• **Records shown**:
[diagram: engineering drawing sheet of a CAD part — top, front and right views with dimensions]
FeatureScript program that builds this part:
...
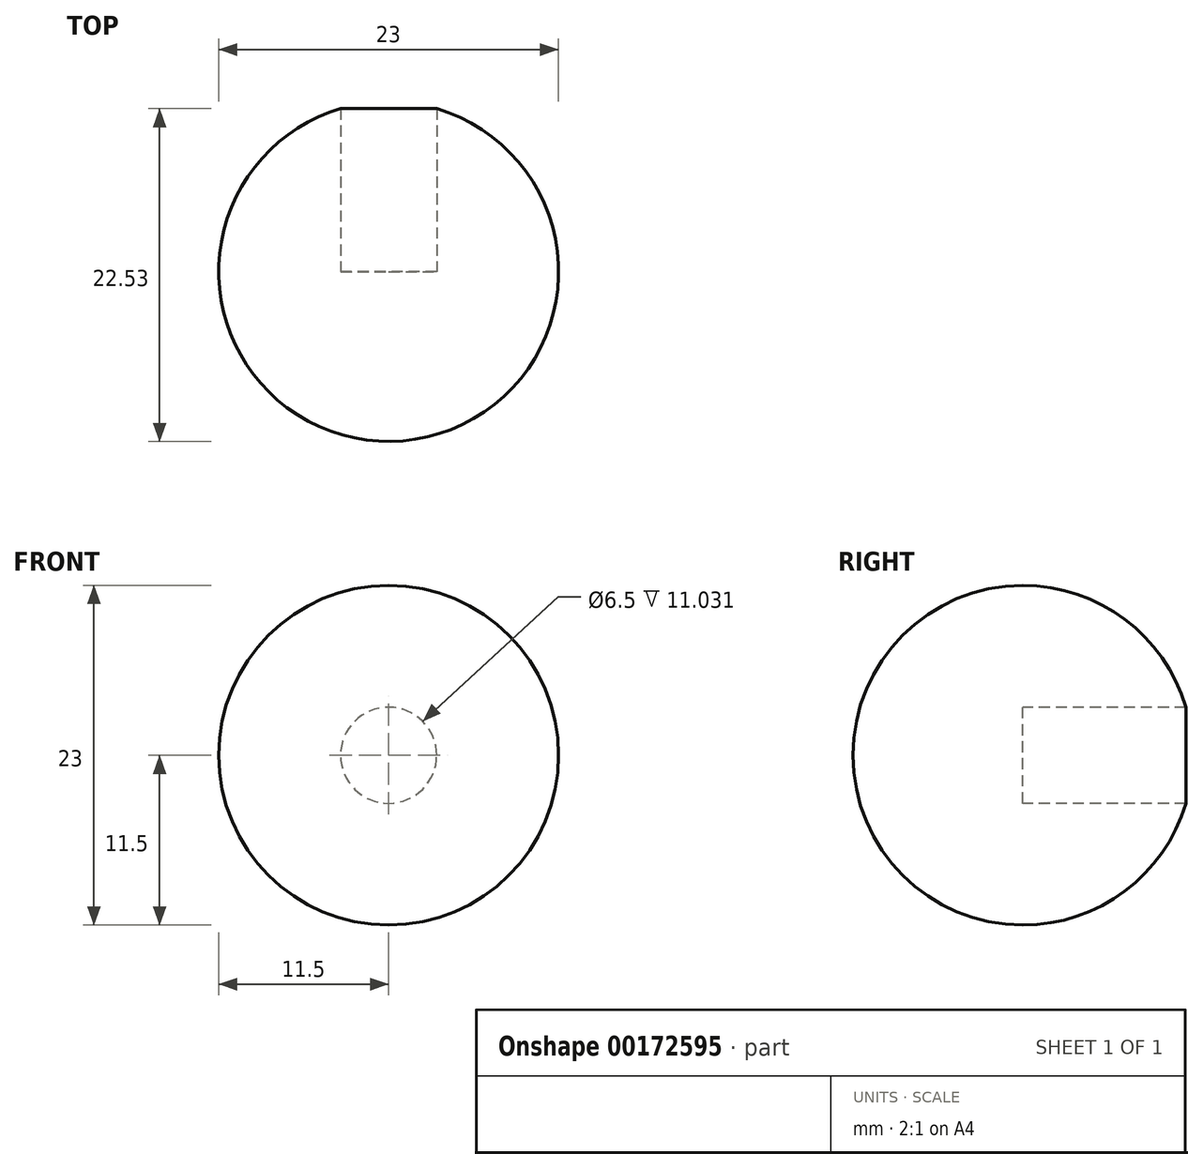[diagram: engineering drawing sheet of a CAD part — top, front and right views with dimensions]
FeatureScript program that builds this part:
--
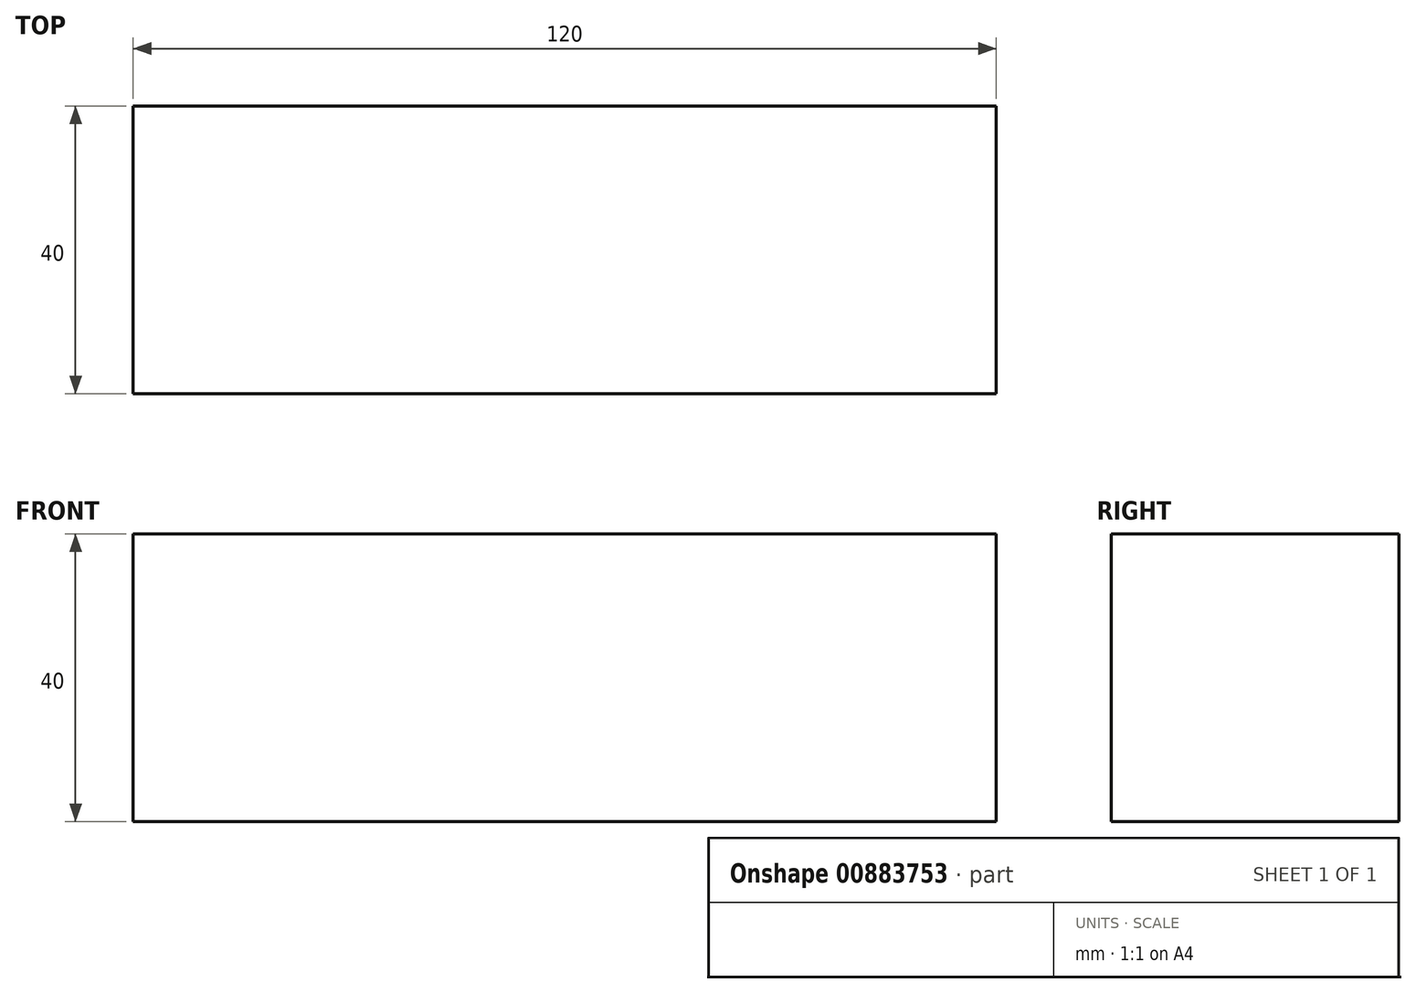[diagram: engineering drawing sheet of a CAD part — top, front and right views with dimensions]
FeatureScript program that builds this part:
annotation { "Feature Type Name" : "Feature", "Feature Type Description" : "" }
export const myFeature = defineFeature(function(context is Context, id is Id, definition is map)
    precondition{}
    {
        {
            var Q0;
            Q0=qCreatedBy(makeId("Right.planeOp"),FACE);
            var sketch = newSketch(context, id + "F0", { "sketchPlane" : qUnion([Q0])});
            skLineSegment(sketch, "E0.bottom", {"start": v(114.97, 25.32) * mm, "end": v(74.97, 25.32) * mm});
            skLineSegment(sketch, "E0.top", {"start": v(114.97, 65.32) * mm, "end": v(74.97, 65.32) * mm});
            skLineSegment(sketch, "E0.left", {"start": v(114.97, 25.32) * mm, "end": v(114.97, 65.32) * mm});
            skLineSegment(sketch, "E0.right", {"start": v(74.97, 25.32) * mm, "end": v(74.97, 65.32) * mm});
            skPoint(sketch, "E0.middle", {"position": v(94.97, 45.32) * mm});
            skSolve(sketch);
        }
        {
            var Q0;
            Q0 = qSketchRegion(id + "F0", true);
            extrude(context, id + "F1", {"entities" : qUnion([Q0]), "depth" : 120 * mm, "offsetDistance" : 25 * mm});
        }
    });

• **Requirements**:
Identify every line of the records that contains the string "start", and copy each such line in full. Case counts.

• **Exercise answer**:
            skLineSegment(sketch, "E0.bottom", {"start": v(114.97, 25.32) * mm, "end": v(74.97, 25.32) * mm});
            skLineSegment(sketch, "E0.top", {"start": v(114.97, 65.32) * mm, "end": v(74.97, 65.32) * mm});
            skLineSegment(sketch, "E0.left", {"start": v(114.97, 25.32) * mm, "end": v(114.97, 65.32) * mm});
            skLineSegment(sketch, "E0.right", {"start": v(74.97, 25.32) * mm, "end": v(74.97, 65.32) * mm});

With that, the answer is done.